Tip Top, de Serge Bozon

 

Sandrine Kiberlain et Isabelle Huppert dans Tip TopDès la première scène, où François Damiens pousse la porte d’un bar, vocifère des insultes racistes et homophobes à tous les occupants tout en intercalant des « Vive François Bayrou ! » et autres « Vive Henri Emmanuelli ! », le ton est donné : Tip Top joue avec l’image de ses acteurs, fait rire, et vire dans le foutraque. Isabelle Huppert se caricature en femme de pouvoir à la fois froide et foldingue. Sandrine Kiberlain joue la godiche qu’elle a autrefois chantée. Samy Naceri fait une apparition en homme violent mais amoureux (c’est elle qui demande). François Damiens oscille entre le benêt à la tête de pervers et le flic touchant, plus futé qu’il n’en a l’air. Serge Bozon joue aussi avec les corps pour virer au burlesque, avec les situations et les dialogues pour confiner à l’absurde. Tous ces registres de comique s’enchaînent et s’entremêlent dans une valse souvent très drôle, orchestrée dans un artifice nous rappelant jusqu’à l’outrance que finalement tout cela, ce n’est que du cinéma.
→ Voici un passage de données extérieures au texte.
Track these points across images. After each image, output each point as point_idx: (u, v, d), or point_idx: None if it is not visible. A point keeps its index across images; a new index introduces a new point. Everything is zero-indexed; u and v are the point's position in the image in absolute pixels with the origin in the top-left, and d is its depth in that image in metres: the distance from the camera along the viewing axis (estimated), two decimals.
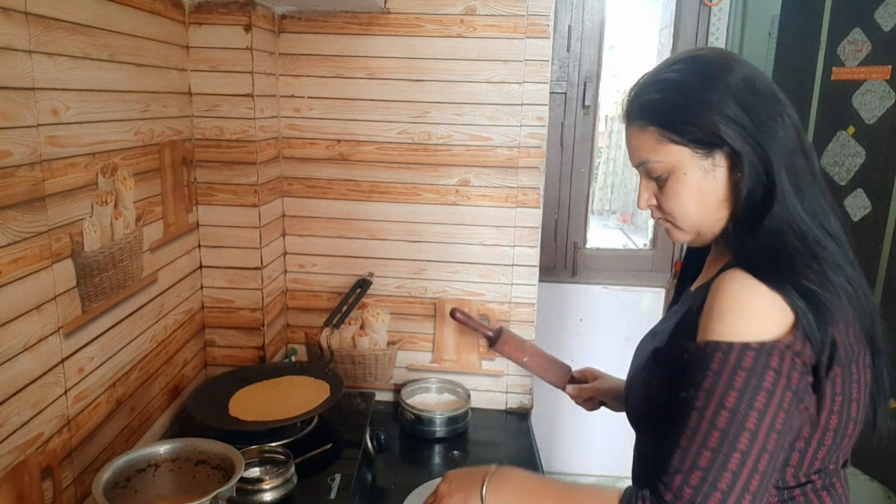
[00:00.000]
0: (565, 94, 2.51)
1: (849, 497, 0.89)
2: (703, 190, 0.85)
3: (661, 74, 0.88)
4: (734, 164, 0.83)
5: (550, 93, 1.67)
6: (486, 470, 0.93)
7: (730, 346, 0.74)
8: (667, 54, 2.63)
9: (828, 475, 0.86)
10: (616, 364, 1.34)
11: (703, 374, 0.76)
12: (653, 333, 1.03)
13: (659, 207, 0.90)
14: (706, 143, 0.82)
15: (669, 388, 0.83)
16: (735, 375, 0.73)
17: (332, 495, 1.18)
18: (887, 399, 0.88)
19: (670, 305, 1.12)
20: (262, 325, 1.56)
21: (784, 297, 0.74)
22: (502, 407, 1.74)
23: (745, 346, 0.74)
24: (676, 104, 0.84)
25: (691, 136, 0.83)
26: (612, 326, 2.62)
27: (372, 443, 1.42)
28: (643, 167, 0.89)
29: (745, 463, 0.72)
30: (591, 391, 1.28)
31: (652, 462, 0.83)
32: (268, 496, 1.12)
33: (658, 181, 0.89)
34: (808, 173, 0.83)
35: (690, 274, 1.05)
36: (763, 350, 0.73)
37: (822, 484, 0.85)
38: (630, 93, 0.91)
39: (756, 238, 0.81)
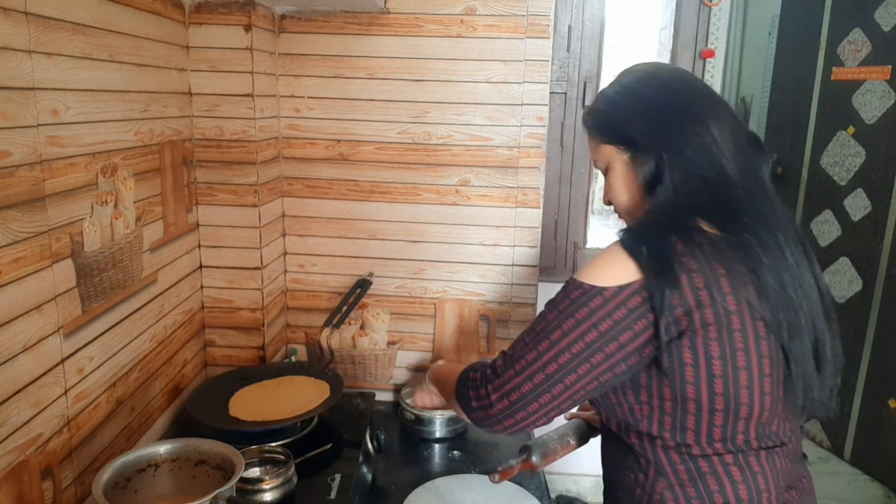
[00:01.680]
0: (565, 94, 2.51)
1: (772, 479, 0.88)
2: (626, 179, 1.00)
3: (601, 91, 1.07)
4: (638, 155, 0.98)
5: (550, 93, 1.68)
6: (432, 366, 1.22)
7: (572, 280, 0.90)
8: (667, 54, 2.63)
9: (739, 450, 0.87)
10: None
11: (550, 300, 0.92)
12: None
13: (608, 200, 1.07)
14: (620, 140, 0.99)
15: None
16: (562, 301, 0.89)
17: (332, 495, 1.18)
18: (824, 374, 0.90)
19: None
20: (262, 325, 1.56)
21: (634, 259, 0.85)
22: None
23: (580, 284, 0.88)
24: (602, 111, 1.03)
25: (610, 135, 1.01)
26: None
27: (372, 443, 1.42)
28: (596, 166, 1.07)
29: (537, 360, 0.88)
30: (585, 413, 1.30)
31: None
32: (268, 496, 1.12)
33: (606, 178, 1.05)
34: (713, 165, 0.92)
35: None
36: (589, 292, 0.86)
37: (733, 459, 0.87)
38: (584, 110, 1.10)
39: (650, 214, 0.94)
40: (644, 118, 0.96)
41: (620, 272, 0.86)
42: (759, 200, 0.92)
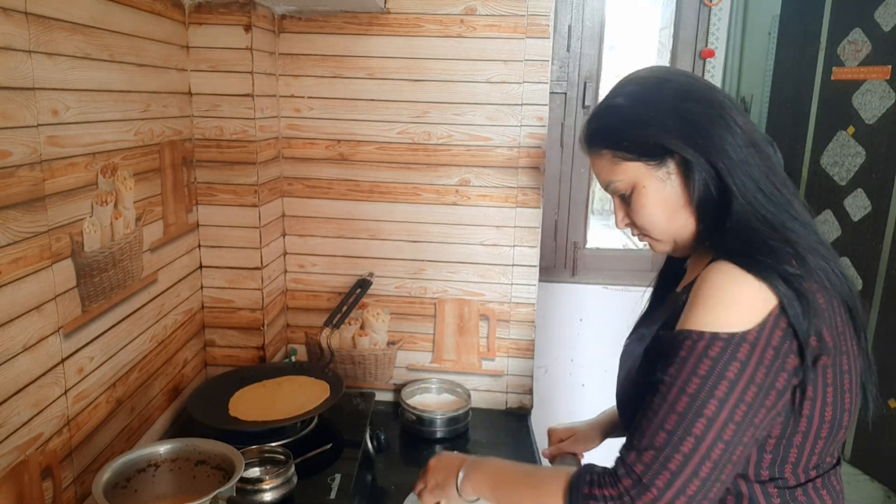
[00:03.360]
0: (565, 94, 2.51)
1: (844, 495, 0.89)
2: (664, 198, 0.90)
3: (605, 103, 0.96)
4: (685, 170, 0.87)
5: (550, 93, 1.67)
6: (461, 461, 0.98)
7: (700, 334, 0.77)
8: (667, 54, 2.63)
9: (825, 471, 0.86)
10: (616, 364, 1.34)
11: (672, 359, 0.78)
12: (639, 337, 1.04)
13: (633, 224, 0.95)
14: (654, 154, 0.88)
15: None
16: (700, 363, 0.75)
17: (332, 495, 1.18)
18: (875, 381, 0.89)
19: (648, 310, 1.12)
20: (262, 325, 1.56)
21: (769, 286, 0.76)
22: (502, 407, 1.75)
23: (715, 336, 0.75)
24: (620, 125, 0.91)
25: (639, 150, 0.89)
26: (612, 326, 2.61)
27: (372, 443, 1.42)
28: (610, 188, 0.95)
29: (698, 448, 0.73)
30: (570, 448, 1.29)
31: None
32: (268, 496, 1.12)
33: (625, 199, 0.94)
34: (763, 165, 0.86)
35: (669, 281, 1.07)
36: (732, 341, 0.75)
37: (822, 482, 0.85)
38: (585, 125, 0.97)
39: (727, 234, 0.84)
40: (677, 125, 0.86)
41: (752, 306, 0.75)
42: (797, 203, 0.87)
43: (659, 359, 0.83)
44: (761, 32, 2.88)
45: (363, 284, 1.65)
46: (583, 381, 2.66)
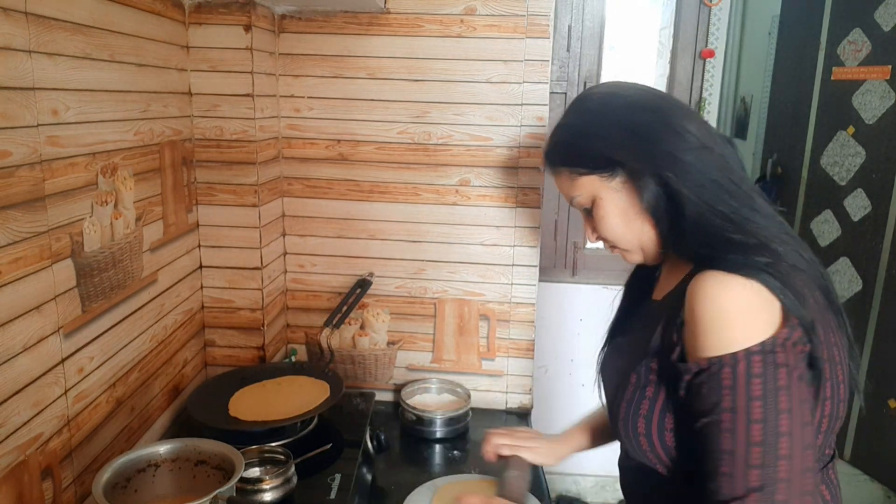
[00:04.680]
0: (565, 94, 2.52)
1: (839, 485, 0.89)
2: (620, 208, 0.92)
3: (559, 122, 1.00)
4: (633, 178, 0.90)
5: (550, 93, 1.68)
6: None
7: (734, 356, 0.74)
8: (667, 54, 2.63)
9: (824, 464, 0.87)
10: None
11: (720, 393, 0.75)
12: (617, 348, 1.03)
13: (600, 236, 0.98)
14: (604, 166, 0.91)
15: (674, 410, 0.84)
16: (751, 385, 0.73)
17: (332, 495, 1.18)
18: (857, 364, 0.89)
19: (620, 317, 1.10)
20: (262, 325, 1.56)
21: (761, 282, 0.75)
22: (502, 407, 1.75)
23: (749, 353, 0.74)
24: (571, 142, 0.95)
25: (591, 164, 0.92)
26: None
27: (372, 443, 1.42)
28: (574, 203, 0.98)
29: (793, 467, 0.72)
30: (531, 457, 1.22)
31: (641, 474, 0.85)
32: (268, 496, 1.12)
33: (588, 213, 0.97)
34: (719, 164, 0.88)
35: (640, 288, 1.06)
36: (765, 351, 0.74)
37: (822, 477, 0.86)
38: (544, 145, 1.01)
39: (686, 236, 0.85)
40: (624, 136, 0.89)
41: (762, 308, 0.75)
42: (761, 197, 0.89)
43: (684, 390, 0.80)
44: (761, 32, 2.88)
45: (363, 284, 1.65)
46: (583, 381, 2.66)
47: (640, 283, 1.08)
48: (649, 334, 0.90)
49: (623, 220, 0.92)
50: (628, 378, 0.92)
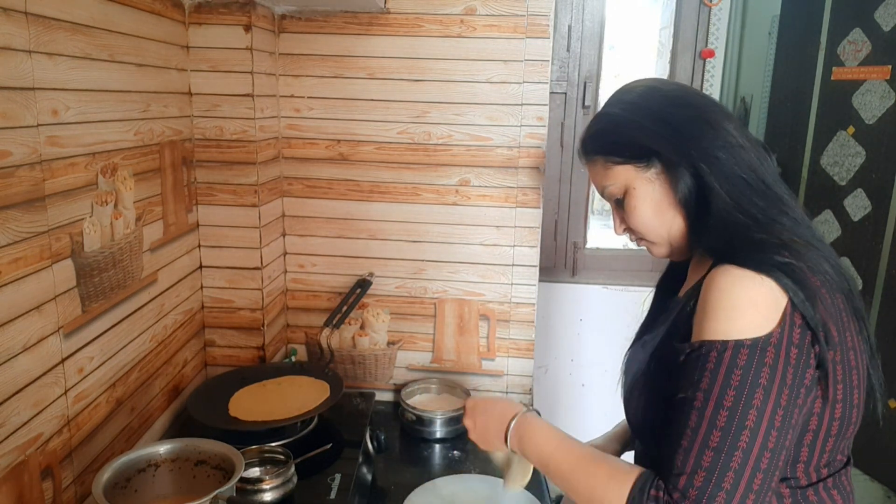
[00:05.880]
0: (565, 94, 2.51)
1: (854, 495, 0.89)
2: (654, 199, 0.92)
3: (599, 113, 1.00)
4: (669, 169, 0.91)
5: (550, 93, 1.68)
6: (513, 411, 0.99)
7: (724, 344, 0.76)
8: (667, 54, 2.63)
9: (836, 470, 0.86)
10: (616, 364, 1.34)
11: (700, 373, 0.77)
12: (642, 343, 1.03)
13: (629, 228, 0.98)
14: (640, 156, 0.92)
15: (667, 390, 0.84)
16: (731, 374, 0.74)
17: (332, 495, 1.18)
18: (880, 376, 0.88)
19: (650, 316, 1.12)
20: (262, 325, 1.56)
21: (774, 280, 0.76)
22: None
23: (740, 344, 0.75)
24: (609, 131, 0.95)
25: (627, 153, 0.93)
26: (612, 326, 2.62)
27: (372, 443, 1.42)
28: (605, 194, 0.99)
29: (747, 462, 0.73)
30: None
31: (656, 469, 0.83)
32: (268, 496, 1.12)
33: (620, 204, 0.97)
34: (754, 163, 0.88)
35: (670, 287, 1.07)
36: (756, 346, 0.74)
37: (833, 482, 0.85)
38: (581, 136, 1.02)
39: (711, 231, 0.86)
40: (663, 128, 0.89)
41: (767, 306, 0.75)
42: (792, 201, 0.89)
43: (676, 371, 0.82)
44: (761, 32, 2.88)
45: (363, 284, 1.65)
46: (583, 381, 2.66)
47: (669, 284, 1.09)
48: (667, 326, 0.93)
49: (654, 211, 0.93)
50: (642, 370, 0.94)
Au sens littéral. Rien d’autre ne semble intéresser le réalisateur que le jeu. Le jeu avec les codes, avec les conventions, avec les images. Il brouille les pistes et se concentre sur les interactions entre ses personnages (le numéro de duettistes de Sandrine Kiberlain et Isabelle Huppert, aussi différentes au départ que ressemblantes à la fin), et entre les groupes. Dans ce jeu du chat et de la souris, il n’y a finalement pas de bons et de méchants, chacun traînant ses tares – y compris le personnage de Virginie, continuellement vêtue de blanc, qui finit par se tacher. D’ailleurs, Serge Bozon se moque bien de son intrigue, qu’il ne prend pas la peine de conclure, lui préférant une fin abrupte, aussi éloquente que l’est la première scène. Tip Top est un film où ça claque, ça gueule et ça rit, dans un joyeux brouillon. Ce qui est bien, mais pas top.

 
Tip Top de Serge Bozon, avec François Damiens, Isabelle Huppert, Sandrine Kiberlain… France, 2013. Présenté à la 45e Quinzaine des réalisateurs du Festival de Cannes. Sortie le 11 septembre 2013.